In the past 10 days, more than 90 civilians have been killed by air strikes and artillery fire targeting Taliban insurgents, Karzai said. The mounting toll is sapping the authority of the Western-backed Afghan president, who has pleaded repeatedly with U.S. and NATO commanders to consult Afghan authorities during operations and show more restraint.

"Several times in the last year, the Afghan government tried to prevent civilian casualties, but our innocent people are becoming victims of careless operations of NATO and international forces," Karzai said at a news conference in his Kabul palace.

The casualties listed by Karzai bring the number of civilians killed in NATO or U.S.-led military operations this year to 211, according to an Associated Press tally of figures provided by Afghan and foreign officials and witnesses.

That tops the 172 civilians killed in militant attacks.

"If NATO forces want to be successful in their fight against terrorism and in bringing security to Afghanistan, they should coordinate with the Afghan government, no matter if the operation is small or big," Karzai said in a mixture of English and his native Pashto.

NATO's International Security Assistance Force responded contritely.

"President Karzai has a right to be disappointed and angry over the scale of civilian casualties in the last few days," ISAF spokesman Nick Lunt said. "We need to do better than we have been doing so far."

Foreign commanders insist they take great care to avoid civilian deaths while trying to beat back the Taliban so that Karzai's frail government can deliver services to the impoverished south and east.

Both U.S. and NATO forces, however, rely heavily on devastating air power.

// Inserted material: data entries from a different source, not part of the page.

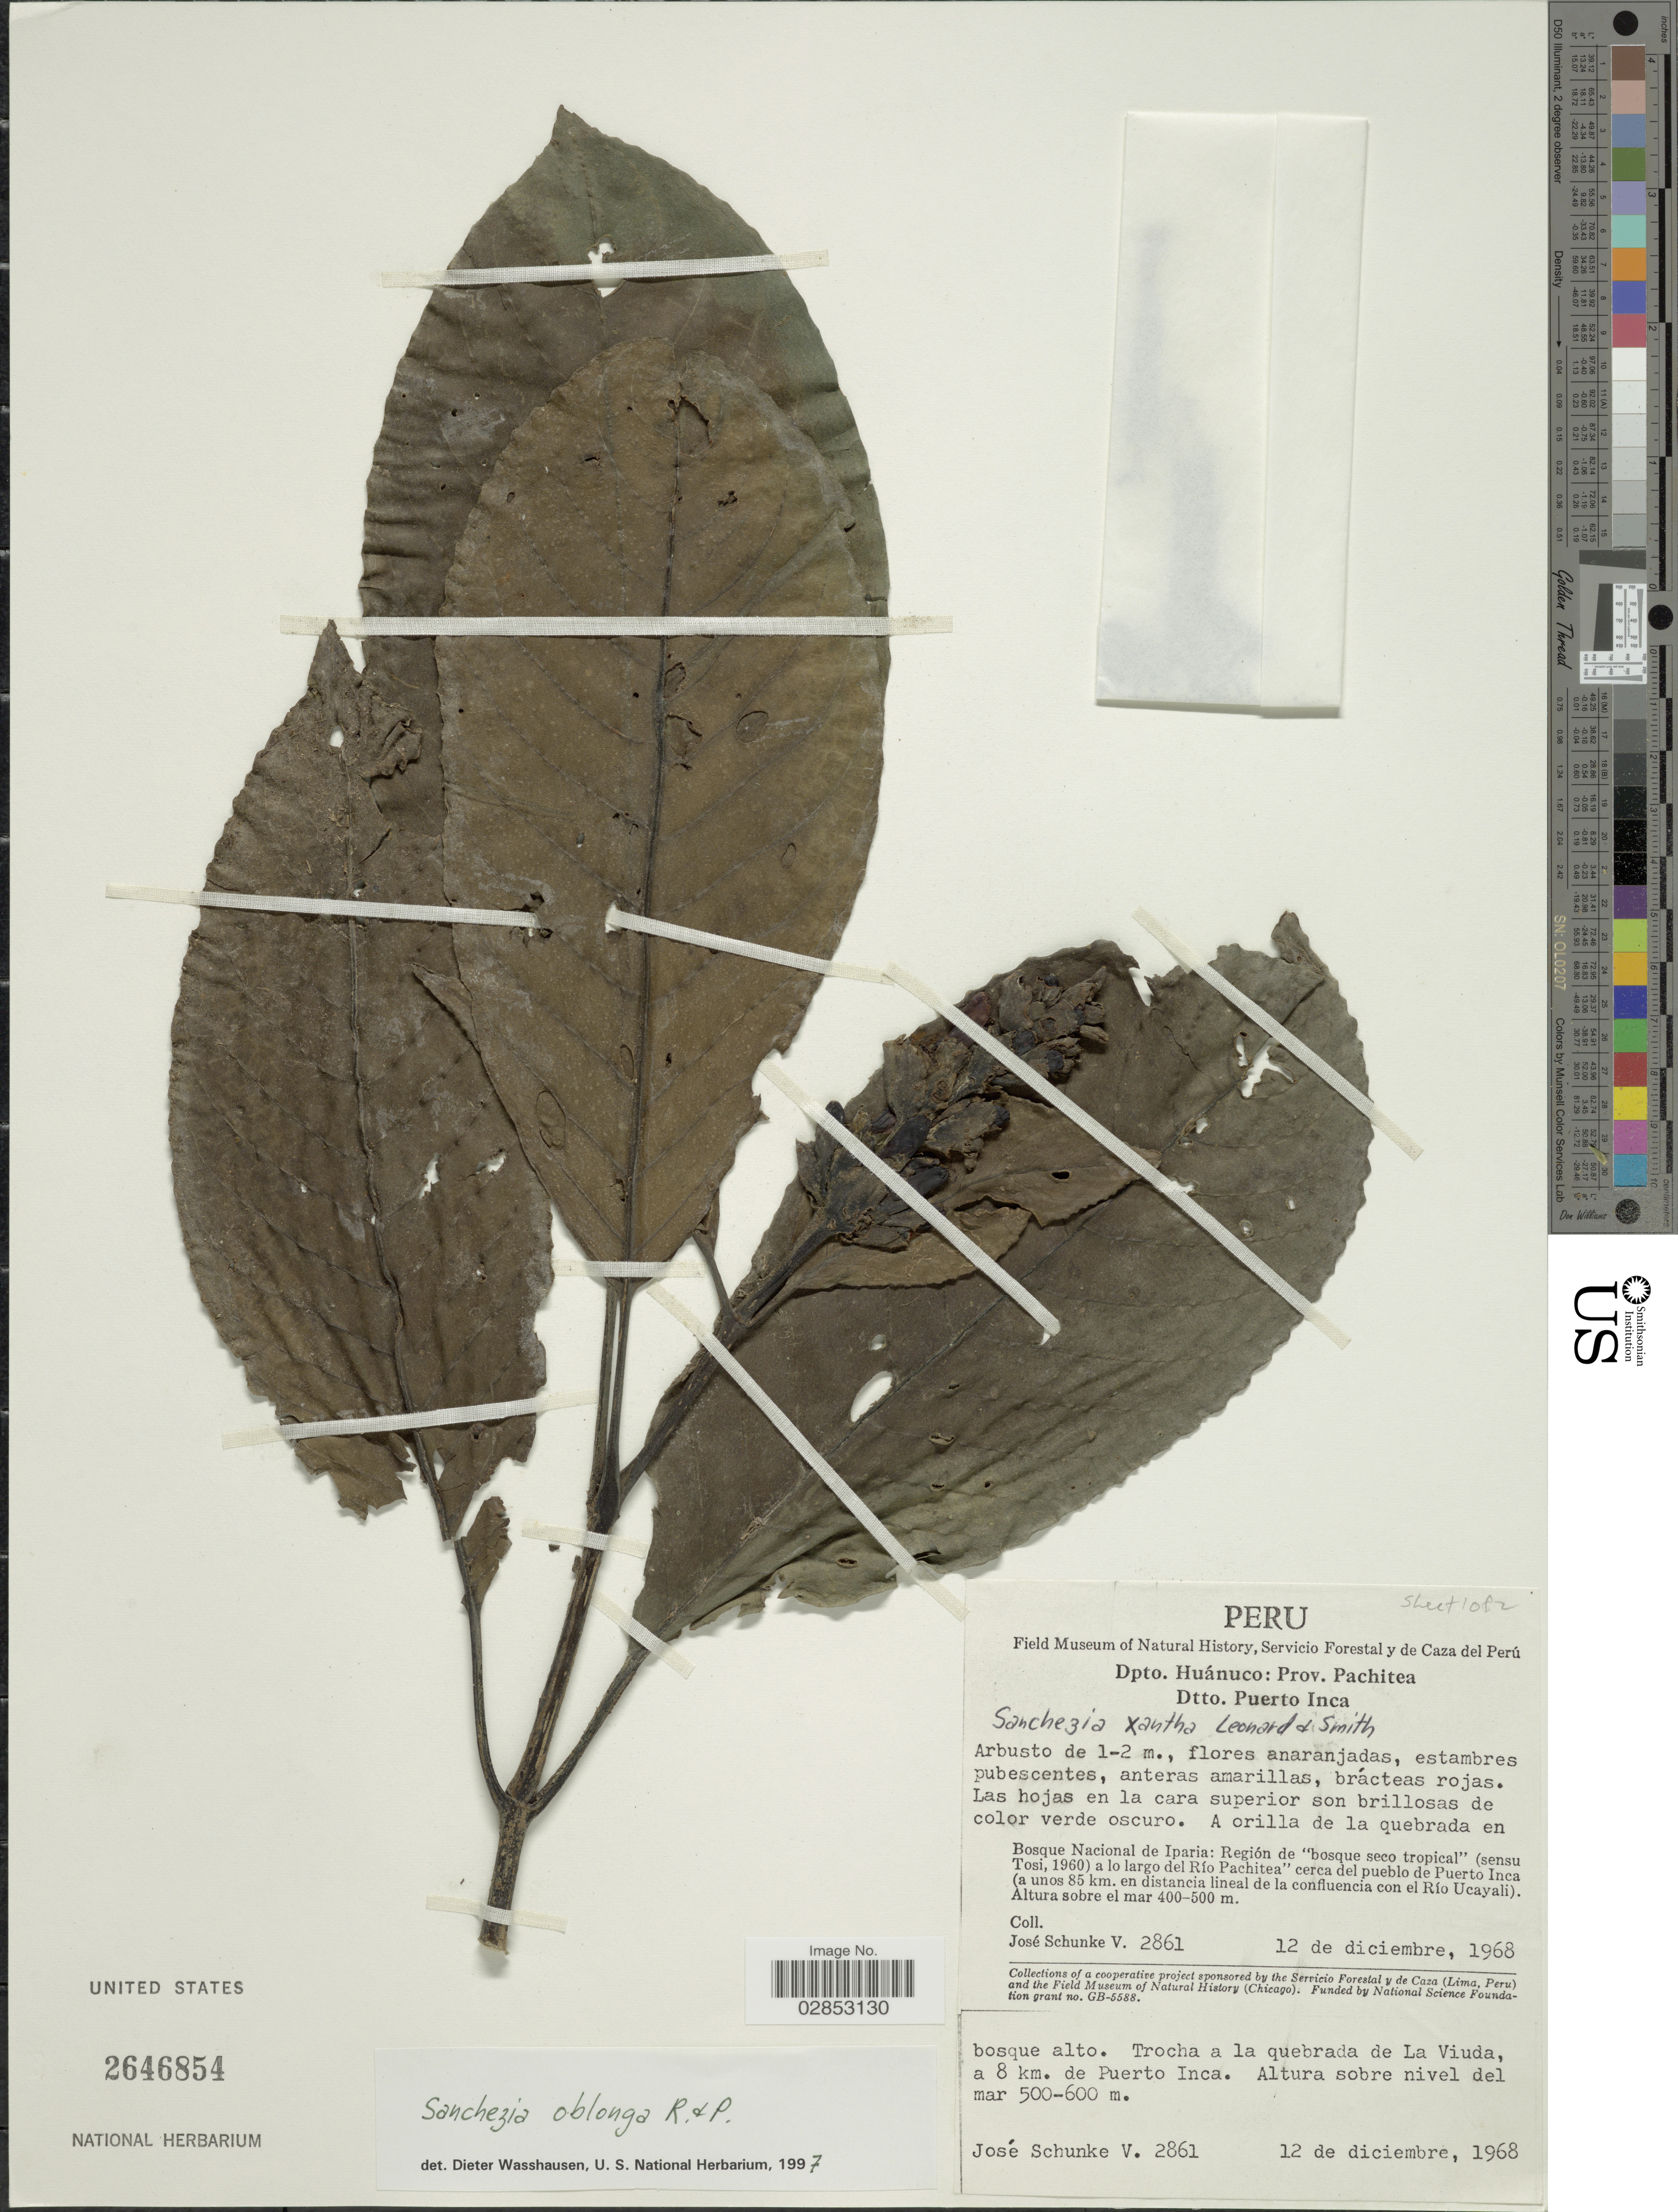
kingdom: Plantae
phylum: Tracheophyta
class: Magnoliopsida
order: Lamiales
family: Acanthaceae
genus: Sanchezia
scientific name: Sanchezia pulchra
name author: Leonard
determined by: Azevedo, Igor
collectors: J. Schunke Vigo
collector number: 2861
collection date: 1968-12-12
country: Peru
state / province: Huánuco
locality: Dpto. Huánuco: Prov. Pachitea, Dtto. Puerto Inca, Bosque Nacional de Iparia: Región de "bosque seco tropical" (sensu Tosi, 1960) a lo largo del "Río Pachitea" cerca del pueblo de Puerto Inca (a unos 85 km. en distancia lineal de la confluencia con el Río Ucayali).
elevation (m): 400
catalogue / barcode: US 2646854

That helps minimize foreign troop casualties while inflicting heavy losses on militants — but also regularly harms innocents.

"Every single ISAF commander knows and says that we can do our job here if we have the consent of the people. But unlike the Taliban, we do not set out to cause civilian casualties, and that is a critical difference," Lunt said.

Earlier Saturday, Pakistan said a rocket hit a house in its territory, killing nine civilians during a battle in which NATO and U.S.-led forces killed some 60 suspected Taliban near Afghanistan's eastern border.

NATO said militants attacked Afghan and alliance troops late Friday in Paktika province. The alliance said it was the largest insurgent formation seen in the area since January, when U.S. forces said they had killed around 130 of 180 militants crossing from Pakistan. Pakistan denied any insurgents had cross the frontier.

Extra troops have been deployed on both sides of the mountainous frontier in an attempt to prevent militants who find sanctuary in Pakistan's wild tribal regions from mounting crossborder raids and sustaining the five-year-old war.

Although Karzai also denounced the Taliban for killing civilians, he directed most of his anger at foreign forces.

Police said Friday that a NATO air strike in the southern province of Helmand had killed 25 civilians, along with 20 militants who were firing on NATO and Afghan troops from a walled compound. NATO blamed the insurgents for hiding among civilians and defended the right of its troops to defend themselves.

Last week, 52 civilians died when artillery was fired into Chora, a town in Uruzgan province where NATO troops fought the Taliban for three days.

"You do not fight terrorists by firing a field gun 20 miles into a target," Karzai said. "That is definitely surely bound to cause civilian casualties.

"We want to cooperate with the international community. We are thankful for their help to Afghanistan," Karzai said. "But that does not mean that Afghan lives have no value."

Other fighting reported Saturday left some 20 militants and one coalition soldier dead. The soldier, who died in a firefight in the southern province of Helmand, was not identified.

Separately, the Estonian military said two of its soldiers clearing mines in Helmand were killed in a missile attack there — the first Estonian troops killed in Afghanistan since it joined the NATO force in 2003.

Police said militants killed six Afghan truckers hauling goods to a NATO base in Helmand and burned their vehicles.